Un événement dramatique qui permet de recadrer les choses… et les gens. « Nous devons également réfléchir aux problèmes de fond dont ces événements ne sont que les révélateurs. Ils concernent aussi bien le fonctionnement des services de l’Etat, y compris ceux du maintien de l’ordre, que les relations entre les citoyens et le système judiciaire, le développement politique et économique de notre pays, l’offre d’opportunités éducatives et d’emplois pour notre jeunesse, notre conception de la liberté et le comportement citoyen pour la préserver et l’approfondir ».

Nous sommes en 2011, pas en 1998 (le dimanche 13 décembre 1998, Norbert Zongo, journaliste et directeur de l’hebdomadaire L’Indépendant, était retrouvé carbonisé, avec ses compagnons, dans son 4 x 4 sur la route de Léo, non loin de Sapouy). Et cette nouvelle « affaire Zongo » met en cause l’administration et non pas les arcanes de la présidence du Faso.

Tertius Zongo a conscience que la prise en compte des susceptibilités « politiques » des uns et des autres ne saurait se mettre en travers de sa détermination à ancrer durablement le Burkina Faso dans un Etat de droit, condition sine qua non d’une croissance à deux chiffres impérative alors que les motifs de réelle « contestation » sociale ne manquent pas : « augmentation des prix des produits alimentaires », « niveau des prix des hydrocarbures de plus en plus préoccupant », « persistance de la crise post-électorale en Côte d’Ivoire », d’où « l’aggravation de la pauvreté » tandis que « les mécanismes de création d’emplois et de distribution des fruits de la croissance » ont démontré une « efficacité limitée ».

Tertius Zongo, premier ministre depuis le 4 juin 2007, peut se réjouir de ce que, « au total, on assiste à un accroissement de la production nationale, notamment agricole, à un raffermissement de la gouvernance économique qui, par ailleurs, s’illustre à la fois par la qualité du pilotage de l’économie, l’existence d’un cadre plus attractif des affaires et la lutte contre la corruption sans oublier le renforcement de la gouvernance politique au double niveau national et local » ; mais il n’est pas du genre à promettre la… lune. Il met l’accent sur les « formes très changeantes » de la corruption et de l’insécurité du fait « du dispositif des sanctions en décalage, de l’extraversion culturelle et de la perte de nombreuses valeurs au sein de nos sociétés ».

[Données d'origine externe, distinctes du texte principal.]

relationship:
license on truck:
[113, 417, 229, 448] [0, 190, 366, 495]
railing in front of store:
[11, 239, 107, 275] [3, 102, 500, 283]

C’est la première fois, me semble-t-il, qu’un chef de gouvernement se refuse à banaliser corruption et insécurité (ces deux fléaux se nourrissant l’un l’autre par bien des aspects) en soulignant qu’ils évoluent à l’instar de la société dans laquelle nous vivons et qu’il convient d’adapter les moyens de lutter contre l’un et l’autre. De même, il souligne que le « renforcement des capacités humaines et institutionnelles [engendrent] de faibles productivités du travail et des lourdeurs administratives en déphasage avec les exigences de célérité et de compétitivité qui caractérisent aujourd’hui la gouvernance des affaires ».

Cela signifie que le développement n’est pas linéaire et que plus l’on progresse plus on engendre, dans le même temps, des dérives qui viennent annihiler les efforts réalisés. Il ne suffit donc pas d’entreprendre ; il faut aussi réformer sans cesse. C’est pourquoi il met l’accent sur la nécessité de la « consolidation d’acquis considérables ». Or, et je ne cesse de l’écrire, ce sont justement ces acquis humains et sociaux qui, trop souvent, sont remis en question par la métamorphose de la société burkinabè.

Au-delà de ces considérations générales - sociétales - il y a dans cette déclaration de politique générale bien d’autres aspects, strictement économiques, sur lesquels je vais prochainement revenir.